2017 Irish budget
- Presented: 11 October 2016
- Parliament: 32nd Dáil
- Government: 30th Government of Ireland
- Party: Fine Gael
- Minister for Finance: Michael Noonan
- Minister for Public Expenditure and Reform: Paschal Donohoe
- Website: Budget 2017

= 2017 Irish budget =

The 2017 Irish budget was the Irish Government budget for the 2017 fiscal year, which was presented to Dáil Éireann on 11 October 2016.
Michael Noonan announced the tax measures and Paschal Donohoe the Minister for Public Expenditure and Reform announced the spending adjustments.

==Summary==

- Social welfare payments and the State pension are to increase by €5 per week commencing from the start of March.
- 50 cent added to the price of a packet of 20 cigarettes. The excise on alcohol and fuel is being left unchanged.
- Three USC brackets will be reduced by half a percent.
- A tax rebate of up to €20,000 in a new help-to-buy scheme for first-time buyers. This goes toward a deposit for a new home.
- The rent-a-room relief is to be increased.

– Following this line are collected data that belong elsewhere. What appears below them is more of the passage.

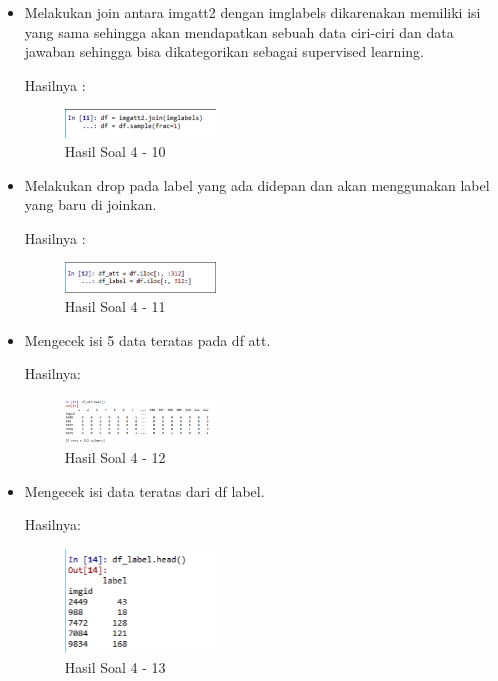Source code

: \begin{enumerate}
\begin{itemize}
\item Melakukan join antara imgatt2 dengan imglabels dikarenakan memiliki isi yang sama sehingga akan mendapatkan sebuah data ciri-ciri dan data jawaban sehingga bisa dikategorikan sebagai supervised learning.

Hasilnya :
\begin{figure}[H]
	\centering
		\includegraphics[width=4cm]{figures/1174054/3/16.png}
		\caption{Hasil Soal 4 - 10}
\end{figure}
		
\item Melakukan drop pada label yang ada didepan dan akan menggunakan label yang baru di joinkan.

Hasilnya :
\begin{figure}[H]
	\centering
		\includegraphics[width=4cm]{figures/1174054/3/17.png}
		\caption{Hasil Soal 4 - 11}
\end{figure}
		
\item Mengecek isi 5 data teratas pada df att.

Hasilnya:
\begin{figure}[H]
	\centering
		\includegraphics[width=4cm]{figures/1174054/3/18.png}
		\caption{Hasil Soal 4 - 12}
\end{figure}
		
\item Mengecek isi data teratas dari df label.

Hasilnya:
\begin{figure}[H]
	\centering
		\includegraphics[width=4cm]{figures/1174054/3/19.png}
		\caption{Hasil Soal 4 - 13}
\end{figure}
		

\end{itemize}
\end{enumerate}

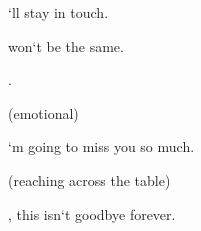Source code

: \documentclass{scrartcl} %
\begin{document}
\begin{titlepage}
\begin{dualdialogue}
    
            \rightcol
    

    
        \characterBOB
    

    
        \dialogueWe`ll stay in touch.
    

    
        \vspace{\baselineskip} %
    

    
        \characterALICE
    

    
        \dialogueIt won`t be the same.
    

    
        \vspace{\baselineskip} %
    

    
        \end{dualdialogue}
    

    
        \actionBeat.
    

    
        \vspace{\baselineskip} %
    

    
        \characterALICE
    

    
        \parenthetical(emotional)
    

    
        \dialogueI`m going to miss you so much.
    

    
        \vspace{\baselineskip} %
    

    
        \characterBOB
    

    
        \parenthetical(reaching across the table)
    

    
        \dialogueHey, this isn`t goodbye forever.
    

    
        \vspace{\baselineskip} %
    

    
        \begin{dualdialogue} %
            \leftcol
    


\end{dualdialogue}
\end{titlepage}
\end{document}
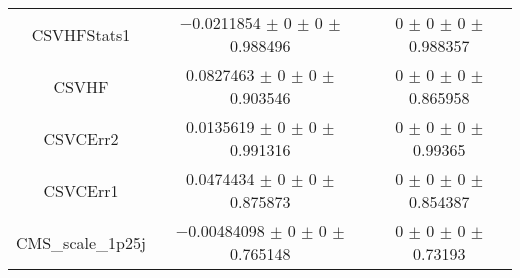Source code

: \begin{table}
\begin{tabular}{ccc}
CSVHFStats1 & \num{-0.0211854} $\pm$ \num{0} $\pm$ \num{0} $\pm$ \num{0.988496} & \num{0} $\pm$ \num{0} $\pm$ \num{0} $\pm$ \num{0.988357}\\
CSVHF & \num{0.0827463} $\pm$ \num{0} $\pm$ \num{0} $\pm$ \num{0.903546} & \num{0} $\pm$ \num{0} $\pm$ \num{0} $\pm$ \num{0.865958}\\
CSVCErr2 & \num{0.0135619} $\pm$ \num{0} $\pm$ \num{0} $\pm$ \num{0.991316} & \num{0} $\pm$ \num{0} $\pm$ \num{0} $\pm$ \num{0.99365}\\
CSVCErr1 & \num{0.0474434} $\pm$ \num{0} $\pm$ \num{0} $\pm$ \num{0.875873} & \num{0} $\pm$ \num{0} $\pm$ \num{0} $\pm$ \num{0.854387}\\
CMS\_scale\_1p25j & \num{-0.00484098} $\pm$ \num{0} $\pm$ \num{0} $\pm$ \num{0.765148} & \num{0} $\pm$ \num{0} $\pm$ \num{0} $\pm$ \num{0.73193}\\
\bottomrule
\end{tabular}
\end{table}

With a higher tax ceiling of €14,000 (from €12,000), the government hopes to encourage homeowners to rent out a vacant room.
- The Home Renovation Incentive Scheme is being extended by two years to the end of 2018 to help those not buying new homes.
- The home carers’ credit is to increase by €100 to bring it up to €1,100.
- The Government is reducing the €25 cap on prescription charges for over-70s to €20 from 1 March.
- Social welfare recipients will be entitled to a Christmas bonus equal to 85 per cent of their weekly payment (up from 75 per cent in 2015).
- 800 new gardaí to be recruited in 2017.
- Funding for the Department of Defence is to increase by €16 million.
- €1.2bn in funding for housing, with 47,000 new social housing units by 2021.
- Medical card for all children who receive domiciliary care allowance.
- Intention to introduce tax on sugar-sweetened drinks in April 2018 after public consultation.